Marnie Simpson novelty contact lenses advert is banned
The advertising watchdog has banned Marnie Simpson from promoting the "unsafe" sale of novelty contacts.
The former Geordie Shore star posted pictures on her Instagram in September and October 2018 promoting her own range of lenses with iSpyEyes.
By law though, contact lenses can only be sold under the supervision of a registered medical practitioner, optometrist or optician.
iSpyEyes argue they haven't broken any laws.
The company claims their lenses are not covered under the Opticians Act 1989 because they aren't designed to correct, remedy or relieve a defect of sight.
But the Advertising Standards Authority points out that the law was amended in 2005 to include all contact lenses, even novelty ones.
"We had not seen any evidence that the lenses were being sold by, or under the personal supervision of, a registered optometrist, registered dispensing optician or registered medical practitioner," the ASA states.
"It was therefore illegal for them to be sold from the website ispyeyes.com to consumers in the UK."
Marnie Simpson's response, through her solicitors, points to the FAQ section of the iSpyEyes website where it states "… you should visit your optician for a lens fitting prior to purchase as all our lenses are one size".
The Eyecare Trust states that contact lenses sit directly on the surface of the eye, so the risk of infection and causing trauma or injury is high.
They say poorly fitting lenses could all lead to eye infections, corneal ulcers, abrasions and even loss of vision.
While the NHS website warns people not to "wear any contact lenses, including novelty lenses, that haven't been properly fitted to your eyes."

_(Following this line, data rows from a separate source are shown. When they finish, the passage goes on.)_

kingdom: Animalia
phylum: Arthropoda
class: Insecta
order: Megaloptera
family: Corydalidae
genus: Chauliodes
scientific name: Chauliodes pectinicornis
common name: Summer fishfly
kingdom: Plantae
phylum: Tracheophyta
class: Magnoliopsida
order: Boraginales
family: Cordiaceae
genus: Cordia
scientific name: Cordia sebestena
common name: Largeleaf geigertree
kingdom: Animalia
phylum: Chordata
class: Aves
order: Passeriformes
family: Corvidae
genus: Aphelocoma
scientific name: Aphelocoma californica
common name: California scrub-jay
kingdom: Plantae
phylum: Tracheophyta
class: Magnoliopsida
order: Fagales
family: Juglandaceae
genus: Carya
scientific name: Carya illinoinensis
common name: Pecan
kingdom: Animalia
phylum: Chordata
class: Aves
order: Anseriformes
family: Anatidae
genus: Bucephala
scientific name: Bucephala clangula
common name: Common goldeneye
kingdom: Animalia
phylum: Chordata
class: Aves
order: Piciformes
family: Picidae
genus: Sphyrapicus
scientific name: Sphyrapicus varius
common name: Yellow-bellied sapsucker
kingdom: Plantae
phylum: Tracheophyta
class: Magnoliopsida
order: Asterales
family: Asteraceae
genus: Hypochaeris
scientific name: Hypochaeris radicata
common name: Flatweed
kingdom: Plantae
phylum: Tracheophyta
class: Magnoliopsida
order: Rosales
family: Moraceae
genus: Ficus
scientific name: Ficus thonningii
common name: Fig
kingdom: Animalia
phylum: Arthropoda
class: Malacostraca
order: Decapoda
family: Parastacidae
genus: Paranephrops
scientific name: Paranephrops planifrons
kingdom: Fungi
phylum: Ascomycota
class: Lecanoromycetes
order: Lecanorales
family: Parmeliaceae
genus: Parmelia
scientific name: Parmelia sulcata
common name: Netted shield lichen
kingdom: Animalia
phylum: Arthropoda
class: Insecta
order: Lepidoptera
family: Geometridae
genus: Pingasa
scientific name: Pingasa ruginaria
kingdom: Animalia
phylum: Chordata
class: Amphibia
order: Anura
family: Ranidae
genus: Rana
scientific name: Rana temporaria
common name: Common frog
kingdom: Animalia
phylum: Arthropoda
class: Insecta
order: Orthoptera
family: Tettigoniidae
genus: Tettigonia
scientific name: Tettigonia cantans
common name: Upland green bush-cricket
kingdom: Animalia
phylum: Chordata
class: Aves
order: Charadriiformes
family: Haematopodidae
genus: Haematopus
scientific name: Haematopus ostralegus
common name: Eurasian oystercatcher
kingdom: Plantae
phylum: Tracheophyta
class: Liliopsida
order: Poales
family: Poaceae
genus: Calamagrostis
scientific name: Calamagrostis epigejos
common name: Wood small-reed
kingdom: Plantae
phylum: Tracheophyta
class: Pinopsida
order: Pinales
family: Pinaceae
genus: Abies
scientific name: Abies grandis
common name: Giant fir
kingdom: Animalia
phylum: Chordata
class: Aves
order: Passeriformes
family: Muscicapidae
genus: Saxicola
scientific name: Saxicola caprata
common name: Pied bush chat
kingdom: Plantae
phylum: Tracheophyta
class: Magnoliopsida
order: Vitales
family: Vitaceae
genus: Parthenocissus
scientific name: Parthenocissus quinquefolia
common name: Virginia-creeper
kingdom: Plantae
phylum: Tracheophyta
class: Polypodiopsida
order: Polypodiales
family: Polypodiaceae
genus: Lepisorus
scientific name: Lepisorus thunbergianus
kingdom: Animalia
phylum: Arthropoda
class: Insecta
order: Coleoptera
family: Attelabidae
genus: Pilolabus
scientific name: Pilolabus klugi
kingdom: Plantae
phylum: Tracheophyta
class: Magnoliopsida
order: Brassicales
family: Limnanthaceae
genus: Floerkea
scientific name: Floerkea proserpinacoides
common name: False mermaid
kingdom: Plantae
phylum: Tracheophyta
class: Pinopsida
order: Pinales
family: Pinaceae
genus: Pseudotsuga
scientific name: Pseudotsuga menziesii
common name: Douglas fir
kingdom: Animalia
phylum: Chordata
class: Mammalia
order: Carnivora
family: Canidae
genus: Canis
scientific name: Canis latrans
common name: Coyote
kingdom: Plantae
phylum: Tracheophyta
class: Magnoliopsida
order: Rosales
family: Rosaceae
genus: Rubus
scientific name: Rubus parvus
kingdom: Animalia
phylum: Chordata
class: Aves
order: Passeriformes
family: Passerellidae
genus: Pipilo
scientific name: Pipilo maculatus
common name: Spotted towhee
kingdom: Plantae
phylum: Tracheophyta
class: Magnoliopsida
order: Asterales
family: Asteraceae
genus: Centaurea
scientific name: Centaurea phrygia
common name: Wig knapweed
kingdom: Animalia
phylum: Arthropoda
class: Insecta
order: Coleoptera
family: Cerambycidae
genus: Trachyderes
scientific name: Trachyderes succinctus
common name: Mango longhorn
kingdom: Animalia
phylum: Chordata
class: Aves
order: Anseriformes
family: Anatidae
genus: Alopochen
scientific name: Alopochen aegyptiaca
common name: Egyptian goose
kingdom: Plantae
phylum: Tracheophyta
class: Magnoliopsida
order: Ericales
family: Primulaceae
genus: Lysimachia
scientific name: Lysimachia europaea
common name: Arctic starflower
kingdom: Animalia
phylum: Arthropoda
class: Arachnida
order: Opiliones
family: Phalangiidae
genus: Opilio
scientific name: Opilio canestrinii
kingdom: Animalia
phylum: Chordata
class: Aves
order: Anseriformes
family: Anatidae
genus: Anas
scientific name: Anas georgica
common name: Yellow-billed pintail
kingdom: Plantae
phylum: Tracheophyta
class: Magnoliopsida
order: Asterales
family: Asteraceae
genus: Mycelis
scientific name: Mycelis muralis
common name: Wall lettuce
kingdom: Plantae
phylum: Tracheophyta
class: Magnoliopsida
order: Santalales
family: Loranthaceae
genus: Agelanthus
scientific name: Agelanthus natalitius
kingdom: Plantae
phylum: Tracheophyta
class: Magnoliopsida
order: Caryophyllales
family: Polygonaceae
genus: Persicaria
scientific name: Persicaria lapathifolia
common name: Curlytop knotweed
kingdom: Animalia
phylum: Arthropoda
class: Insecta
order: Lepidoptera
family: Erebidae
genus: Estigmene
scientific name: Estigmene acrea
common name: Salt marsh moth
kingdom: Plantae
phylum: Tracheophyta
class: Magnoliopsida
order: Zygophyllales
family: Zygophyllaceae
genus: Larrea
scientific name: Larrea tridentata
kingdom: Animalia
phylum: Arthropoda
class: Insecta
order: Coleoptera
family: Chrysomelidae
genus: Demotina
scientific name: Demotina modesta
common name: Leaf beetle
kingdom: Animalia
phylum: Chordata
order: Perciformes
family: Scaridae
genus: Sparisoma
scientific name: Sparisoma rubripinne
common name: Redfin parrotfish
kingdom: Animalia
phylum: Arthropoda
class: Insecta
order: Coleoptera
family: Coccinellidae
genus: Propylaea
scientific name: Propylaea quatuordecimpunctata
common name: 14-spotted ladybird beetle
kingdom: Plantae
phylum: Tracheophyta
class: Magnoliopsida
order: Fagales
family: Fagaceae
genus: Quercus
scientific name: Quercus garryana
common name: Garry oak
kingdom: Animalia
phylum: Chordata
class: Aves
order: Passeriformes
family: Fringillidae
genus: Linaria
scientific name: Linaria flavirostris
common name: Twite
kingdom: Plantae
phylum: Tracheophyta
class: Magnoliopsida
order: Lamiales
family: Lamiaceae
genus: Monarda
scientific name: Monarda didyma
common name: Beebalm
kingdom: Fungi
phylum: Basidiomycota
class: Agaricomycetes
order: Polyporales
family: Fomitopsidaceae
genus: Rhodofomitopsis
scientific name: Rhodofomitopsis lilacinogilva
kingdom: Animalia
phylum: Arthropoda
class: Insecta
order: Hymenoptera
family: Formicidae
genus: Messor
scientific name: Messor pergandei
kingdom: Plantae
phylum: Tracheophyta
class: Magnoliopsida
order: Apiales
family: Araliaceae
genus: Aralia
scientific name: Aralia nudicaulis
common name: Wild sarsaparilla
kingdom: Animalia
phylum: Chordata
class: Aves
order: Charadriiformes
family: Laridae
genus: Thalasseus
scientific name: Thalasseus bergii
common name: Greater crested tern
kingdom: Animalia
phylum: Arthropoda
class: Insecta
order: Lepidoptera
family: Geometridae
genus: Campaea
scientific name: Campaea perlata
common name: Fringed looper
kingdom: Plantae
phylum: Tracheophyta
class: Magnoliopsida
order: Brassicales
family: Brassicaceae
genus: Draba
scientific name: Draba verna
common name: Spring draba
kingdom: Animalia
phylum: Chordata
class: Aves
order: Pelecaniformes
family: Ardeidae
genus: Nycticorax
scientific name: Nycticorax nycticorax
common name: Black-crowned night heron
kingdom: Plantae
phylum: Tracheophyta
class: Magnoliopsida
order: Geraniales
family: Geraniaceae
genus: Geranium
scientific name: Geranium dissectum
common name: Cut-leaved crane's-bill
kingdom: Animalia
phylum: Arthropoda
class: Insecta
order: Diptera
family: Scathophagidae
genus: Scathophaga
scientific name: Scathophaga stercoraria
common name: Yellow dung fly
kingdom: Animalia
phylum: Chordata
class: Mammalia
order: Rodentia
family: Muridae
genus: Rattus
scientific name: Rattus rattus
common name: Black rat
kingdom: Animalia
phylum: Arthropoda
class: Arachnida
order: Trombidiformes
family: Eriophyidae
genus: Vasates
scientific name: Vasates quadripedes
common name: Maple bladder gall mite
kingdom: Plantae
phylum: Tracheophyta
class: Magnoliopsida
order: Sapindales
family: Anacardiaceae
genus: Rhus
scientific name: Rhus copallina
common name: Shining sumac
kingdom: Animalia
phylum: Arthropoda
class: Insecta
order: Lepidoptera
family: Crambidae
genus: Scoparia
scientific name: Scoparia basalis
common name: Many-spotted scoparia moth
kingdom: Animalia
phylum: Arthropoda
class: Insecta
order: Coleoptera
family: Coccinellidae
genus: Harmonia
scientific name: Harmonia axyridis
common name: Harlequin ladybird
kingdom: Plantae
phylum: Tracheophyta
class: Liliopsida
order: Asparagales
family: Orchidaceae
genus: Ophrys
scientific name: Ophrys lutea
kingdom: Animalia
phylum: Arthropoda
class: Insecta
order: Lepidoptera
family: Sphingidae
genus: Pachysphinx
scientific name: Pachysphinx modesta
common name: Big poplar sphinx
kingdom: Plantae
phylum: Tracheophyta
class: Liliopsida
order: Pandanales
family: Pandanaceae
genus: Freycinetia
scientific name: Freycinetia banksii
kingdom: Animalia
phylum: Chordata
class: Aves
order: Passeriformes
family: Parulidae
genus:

A spokesperson for the reality star has given Newsbeat this response: "Marnie takes the concerns raised seriously and will address the ASA's ruling in the proper way."
It's not the first time she's has been caught out by advertising rules though.
Back in 2017 she posted pictures on Snapchat of products from Diamond Whites a teeth whitening company and iSpyEyes, without stating they were adverts.
It was found to be a breach of the rules against hidden advertising on social media and was the first case of its kind to have involved Snapchat.
The two companies involved agreed to make sure the hashtag #ad appeared alongside adverts they produce in the future.